A study by the with the U.S. Geological Survey, is tracking the movements of both Walleye, and Whitefish around Green Bay, November 13, 2017. (WLUK) 

DE PERE (WLUK) --Dozens of fish were pulled from the Fox River Monday.

"We have a series of large scale tracking projects going on around Green Bay," said Dan Isermann, with the U.S. Geological Survey.

Researchers, like Isermann, say they hope to learn more about whitefish and walleye.

He says transmitters will send back information on each fish’s location, "If a fish swims by one of those, it records the signal, time stamps it, we know when the fish was there."
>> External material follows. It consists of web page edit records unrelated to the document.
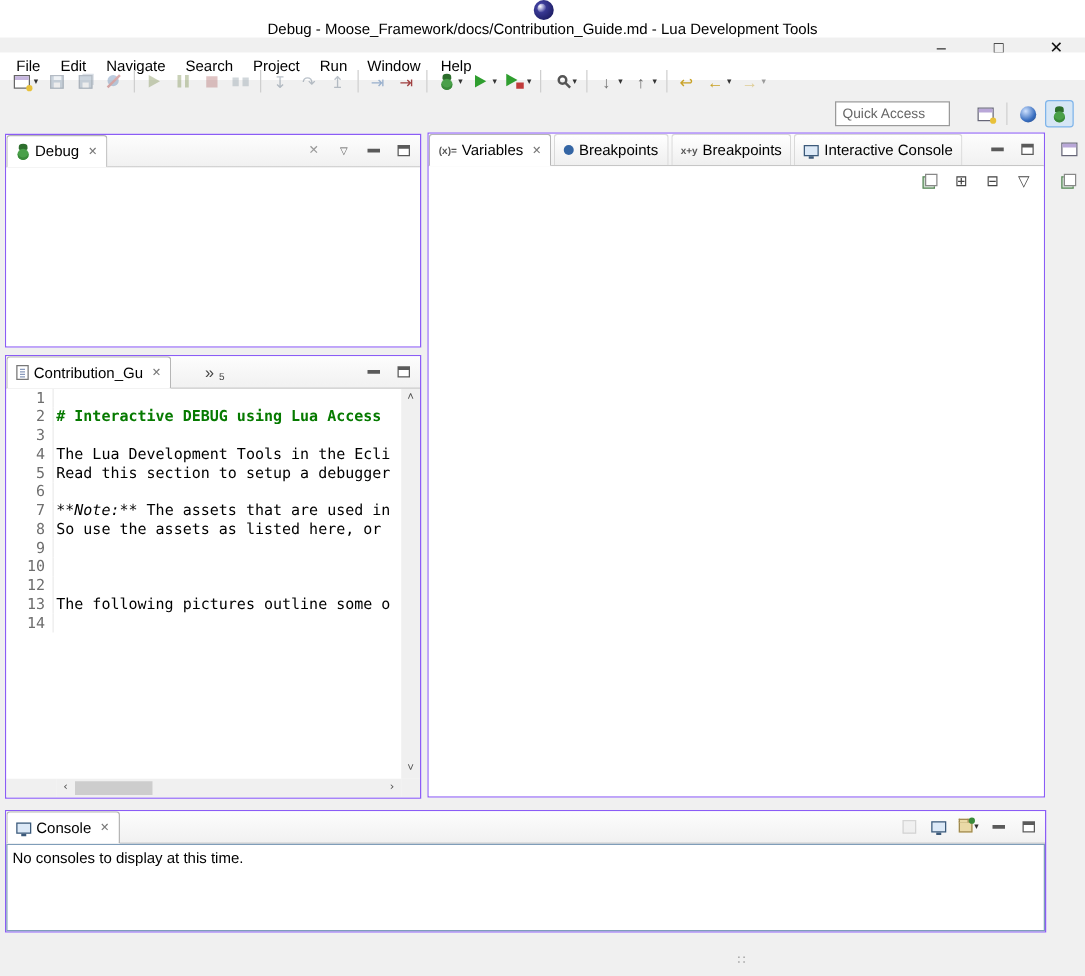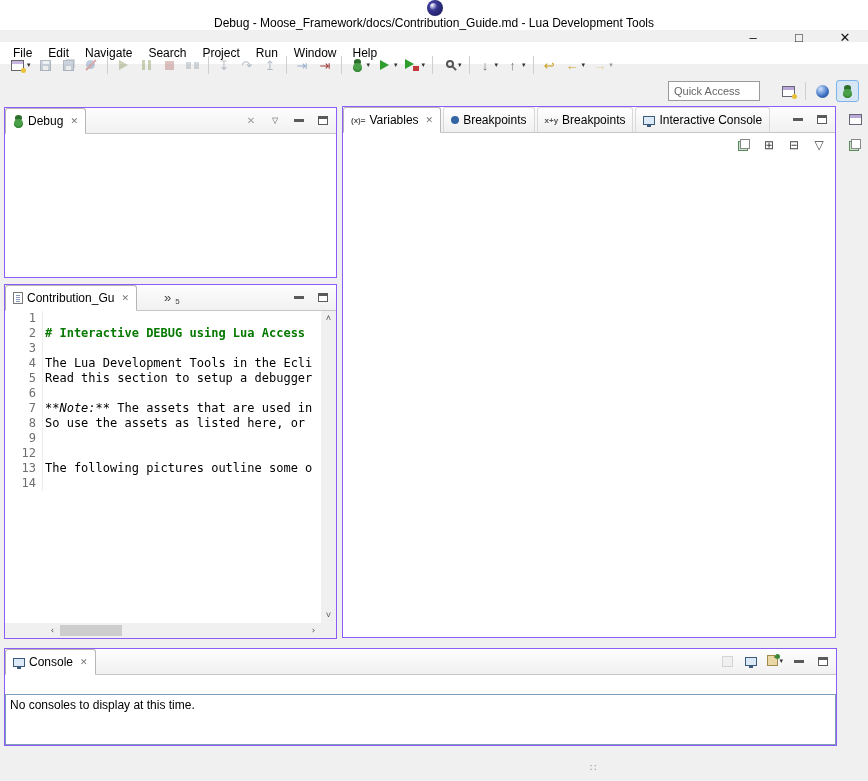--- a/index.html
+++ b/index.html
@@ -55,21 +55,21 @@
   .min-ico { width:10px; height:3px; background:#5a5a5a; }
   .max-ico { width:10px; height:9px; border:1px solid #5a5a5a; border-top:3px solid #5a5a5a; background:#fff; }
   .menu-ico { font-size:8px; color:#555; }
   .x-ico { font-size:10px; color:#9a9a9a; }
   .ico-text { font-size:8px; font-weight:bold; color:#555; white-space:nowrap; }
 
   
   .debug-panel    { left:4px;  top:107px; width:333px; height:171px; }
   .vars-panel     { left:342px; top:106px; width:494px; height:532px; }
   .editor-panel   { left:4px;  top:284px; width:333px; height:355px; }
-  .console-panel  { left:4px;  top:648px; width:833px; height:98px;gap:19px; }
+  .console-panel  { left:4px;  top:648px; width:833px; height:98px; }
   .panel-content { flex:1; background:#fff; position:relative; min-height:0; }
 
   .vars-toolbar { height:24px; background:#fff; display:flex; align-items:center; justify-content:flex-end; gap:9px; padding-right:8px; flex:none; }
   .vt-btn { width:16px; height:16px; display:flex; align-items:center; justify-content:center; font-size:12px; color:#444; }
 
   
   .editor-body { position:relative; flex:1; min-height:0; overflow:hidden;
     font-family:"DejaVu Sans Mono","Liberation Mono",monospace; font-size:12px; }
   .ed-lines { position:absolute; left:0; top:0; right:15px; bottom:15px; overflow:hidden; background:#fff; }
   .ed-line { display:flex; height:15px; line-height:15px; }
@@ -413,20 +413,24 @@
         </div>
         <div class="ed-line">
           <span class="ln">8</span>
           <span class="code">So use the assets as listed here, or </span>
         </div>
         <div class="ed-line">
           <span class="ln">9</span>
           <span class="code"></span>
         </div>
         <div class="ed-line">
+          <span class="ln">10</span>
+          <span class="code"></span>
+        </div>
+        <div class="ed-line">
           <span class="ln">12</span>
           <span class="code"></span>
         </div>
         <div class="ed-line">
           <span class="ln">13</span>
           <span class="code">The following pictures outline some o</span>
         </div>
         <div class="ed-line">
           <span class="ln">14</span>
           <span class="code"></span>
The goal is to monitor their movements during spawning season.

"We're trying to gain information that we never had before on where all these fish stocks are, how they move around and interact," explained Tom Meronek, with the Department of Natural Resources.

As part of the survey, they're asking anglers who catch a fish with an orange tag, to call the number on the tag.

"It has our phone number on it and indicates a $100 reward. The reason we're doing that, these transmitters last for three years, so if we can get the fish back, we can reuse the transmitter," said Isermann.

He says both the project and the reward money are being funded by grants and donations, "Primary funding came from the U.S. Fish and Wildlife, It's the Great Lakes Fish and Wildlife Restoration Act."

Researchers hope to tag a total of 300 walleyes and 400 whitefish.

But Meronek explained, the results will take some time, "We'll get results in after the first year, it will take a couple years to really build up."

The tagging locations include: the Fox and Menominee Rivers, North Moonlight Bay in Baileys Harbor and Big Bay de Noc in Michigan.